What to do: Copy out all of the entries, keeping every word the same.

Dataset excerpts

++++++++++++++++++++

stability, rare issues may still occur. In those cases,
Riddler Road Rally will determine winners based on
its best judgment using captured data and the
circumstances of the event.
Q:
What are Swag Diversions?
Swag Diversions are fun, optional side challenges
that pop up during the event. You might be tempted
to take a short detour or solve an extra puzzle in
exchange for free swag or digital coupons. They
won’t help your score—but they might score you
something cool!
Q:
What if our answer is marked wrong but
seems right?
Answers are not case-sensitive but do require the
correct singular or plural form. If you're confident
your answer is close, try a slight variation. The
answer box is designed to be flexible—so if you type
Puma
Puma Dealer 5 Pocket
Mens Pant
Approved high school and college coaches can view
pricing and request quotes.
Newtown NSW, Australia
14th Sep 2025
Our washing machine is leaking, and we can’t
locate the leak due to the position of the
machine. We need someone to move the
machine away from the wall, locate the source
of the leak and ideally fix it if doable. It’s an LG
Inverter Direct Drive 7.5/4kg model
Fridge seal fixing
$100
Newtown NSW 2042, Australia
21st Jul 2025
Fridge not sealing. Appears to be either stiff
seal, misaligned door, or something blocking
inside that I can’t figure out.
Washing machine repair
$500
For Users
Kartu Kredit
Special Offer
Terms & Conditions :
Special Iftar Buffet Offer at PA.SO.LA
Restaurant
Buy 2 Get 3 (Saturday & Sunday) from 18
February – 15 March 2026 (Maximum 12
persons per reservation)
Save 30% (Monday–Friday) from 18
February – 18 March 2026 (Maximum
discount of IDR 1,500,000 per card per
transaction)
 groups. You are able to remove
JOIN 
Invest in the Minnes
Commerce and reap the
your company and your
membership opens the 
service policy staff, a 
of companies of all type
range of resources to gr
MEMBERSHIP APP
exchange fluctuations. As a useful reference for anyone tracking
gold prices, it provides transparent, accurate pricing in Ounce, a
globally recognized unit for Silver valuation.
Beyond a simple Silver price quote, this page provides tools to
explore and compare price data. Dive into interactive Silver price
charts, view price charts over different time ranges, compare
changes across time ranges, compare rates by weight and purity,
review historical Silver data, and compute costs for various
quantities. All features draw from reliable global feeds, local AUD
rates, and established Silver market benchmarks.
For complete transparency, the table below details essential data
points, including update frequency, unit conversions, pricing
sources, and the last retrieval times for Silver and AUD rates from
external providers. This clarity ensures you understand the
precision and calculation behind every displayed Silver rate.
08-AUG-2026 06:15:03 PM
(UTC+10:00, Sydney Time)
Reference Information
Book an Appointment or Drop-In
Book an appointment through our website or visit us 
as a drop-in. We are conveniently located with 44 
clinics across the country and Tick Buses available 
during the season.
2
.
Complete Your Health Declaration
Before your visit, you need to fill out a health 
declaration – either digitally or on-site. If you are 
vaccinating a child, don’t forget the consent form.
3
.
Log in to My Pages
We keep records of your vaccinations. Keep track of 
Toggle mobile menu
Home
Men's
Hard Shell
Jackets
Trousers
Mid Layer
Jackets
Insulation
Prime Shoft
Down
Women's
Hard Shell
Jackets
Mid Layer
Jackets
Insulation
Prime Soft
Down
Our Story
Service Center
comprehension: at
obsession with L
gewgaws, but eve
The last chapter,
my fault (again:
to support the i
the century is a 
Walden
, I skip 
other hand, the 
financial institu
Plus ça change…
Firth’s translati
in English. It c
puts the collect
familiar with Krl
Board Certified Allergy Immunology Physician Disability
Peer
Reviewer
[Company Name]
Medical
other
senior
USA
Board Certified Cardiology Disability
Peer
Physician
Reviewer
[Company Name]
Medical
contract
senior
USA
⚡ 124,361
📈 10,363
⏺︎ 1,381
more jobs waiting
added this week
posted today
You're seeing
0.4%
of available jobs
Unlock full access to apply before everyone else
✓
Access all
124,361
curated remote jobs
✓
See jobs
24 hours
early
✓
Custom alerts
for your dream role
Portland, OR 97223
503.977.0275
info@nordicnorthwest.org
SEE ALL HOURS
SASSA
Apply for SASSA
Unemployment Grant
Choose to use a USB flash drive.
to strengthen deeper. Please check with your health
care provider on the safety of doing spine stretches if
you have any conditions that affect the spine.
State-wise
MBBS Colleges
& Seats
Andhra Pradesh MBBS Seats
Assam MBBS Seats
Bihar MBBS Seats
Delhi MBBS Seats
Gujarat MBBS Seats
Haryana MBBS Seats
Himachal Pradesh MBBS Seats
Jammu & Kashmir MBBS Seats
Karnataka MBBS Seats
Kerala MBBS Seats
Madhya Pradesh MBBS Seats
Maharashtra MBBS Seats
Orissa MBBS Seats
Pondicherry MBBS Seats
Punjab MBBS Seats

++++++++++++++++++++

Solution below:
stability, rare issues may still occur. In those cases,
Riddler Road Rally will determine winners based on
its best judgment using captured data and the
circumstances of the event.
Q:
What are Swag Diversions?
Swag Diversions are fun, optional side challenges
that pop up during the event. You might be tempted
to take a short detour or solve an extra puzzle in
exchange for free swag or digital coupons. They
won’t help your score—but they might score you
something cool!
Q:
What if our answer is marked wrong but
seems right?
Answers are not case-sensitive but do require the
correct singular or plural form. If you're confident
your answer is close, try a slight variation. The
answer box is designed to be flexible—so if you type
Puma
Puma Dealer 5 Pocket
Mens Pant
Approved high school and college coaches can view
pricing and request quotes.
Newtown NSW, Australia
14th Sep 2025
Our washing machine is leaking, and we can’t
locate the leak due to the position of the
machine. We need someone to move the
machine away from the wall, locate the source
of the leak and ideally fix it if doable. It’s an LG
Inverter Direct Drive 7.5/4kg model
Fridge seal fixing
$100
Newtown NSW 2042, Australia
21st Jul 2025
Fridge not sealing. Appears to be either stiff
seal, misaligned door, or something blocking
inside that I can’t figure out.
Washing machine repair
$500
For Users
Kartu Kredit
Special Offer
Terms & Conditions :
Special Iftar Buffet Offer at PA.SO.LA
Restaurant
Buy 2 Get 3 (Saturday & Sunday) from 18
February – 15 March 2026 (Maximum 12
persons per reservation)
Save 30% (Monday–Friday) from 18
February – 18 March 2026 (Maximum
discount of IDR 1,500,000 per card per
transaction)
 groups. You are able to remove
JOIN 
Invest in the Minnes
Commerce and reap the
your company and your
membership opens the 
service policy staff, a 
of companies of all type
range of resources to gr
MEMBERSHIP APP
exchange fluctuations. As a useful reference for anyone tracking
gold prices, it provides transparent, accurate pricing in Ounce, a
globally recognized unit for Silver valuation.
Beyond a simple Silver price quote, this page provides tools to
explore and compare price data. Dive into interactive Silver price
charts, view price charts over different time ranges, compare
changes across time ranges, compare rates by weight and purity,
review historical Silver data, and compute costs for various
quantities. All features draw from reliable global feeds, local AUD
rates, and established Silver market benchmarks.
For complete transparency, the table below details essential data
points, including update frequency, unit conversions, pricing
sources, and the last retrieval times for Silver and AUD rates from
external providers. This clarity ensures you understand the
precision and calculation behind every displayed Silver rate.
08-AUG-2026 06:15:03 PM
(UTC+10:00, Sydney Time)
Reference Information
Book an Appointment or Drop-In
Book an appointment through our website or visit us 
as a drop-in. We are conveniently located with 44 
clinics across the country and Tick Buses available 
during the season.
2
.
Complete Your Health Declaration
Before your visit, you need to fill out a health 
declaration – either digitally or on-site. If you are 
vaccinating a child, don’t forget the consent form.
3
.
Log in to My Pages
We keep records of your vaccinations. Keep track of 
Toggle mobile menu
Home
Men's
Hard Shell
Jackets
Trousers
Mid Layer
Jackets
Insulation
Prime Shoft
Down
Women's
Hard Shell
Jackets
Mid Layer
Jackets
Insulation
Prime Soft
Down
Our Story
Service Center
comprehension: at
obsession with L
gewgaws, but eve
The last chapter,
my fault (again:
to support the i
the century is a 
Walden
, I skip 
other hand, the 
financial institu
Plus ça change…
Firth’s translati
in English. It c
puts the collect
familiar with Krl
Board Certified Allergy Immunology Physician Disability
Peer
Reviewer
[Company Name]
Medical
other
senior
USA
Board Certified Cardiology Disability
Peer
Physician
Reviewer
[Company Name]
Medical
contract
senior
USA
⚡ 124,361
📈 10,363
⏺︎ 1,381
more jobs waiting
added this week
posted today
You're seeing
0.4%
of available jobs
Unlock full access to apply before everyone else
✓
Access all
124,361
curated remote jobs
✓
See jobs
24 hours
early
✓
Custom alerts
for your dream role
Portland, OR 97223
503.977.0275
info@nordicnorthwest.org
SEE ALL HOURS
SASSA
Apply for SASSA
Unemployment Grant
Choose to use a USB flash drive.
to strengthen deeper. Please check with your health
care provider on the safety of doing spine stretches if
you have any conditions that affect the spine.
State-wise
MBBS Colleges
& Seats
Andhra Pradesh MBBS Seats
Assam MBBS Seats
Bihar MBBS Seats
Delhi MBBS Seats
Gujarat MBBS Seats
Haryana MBBS Seats
Himachal Pradesh MBBS Seats
Jammu & Kashmir MBBS Seats
Karnataka MBBS Seats
Kerala MBBS Seats
Madhya Pradesh MBBS Seats
Maharashtra MBBS Seats
Orissa MBBS Seats
Pondicherry MBBS Seats
Punjab MBBS Seats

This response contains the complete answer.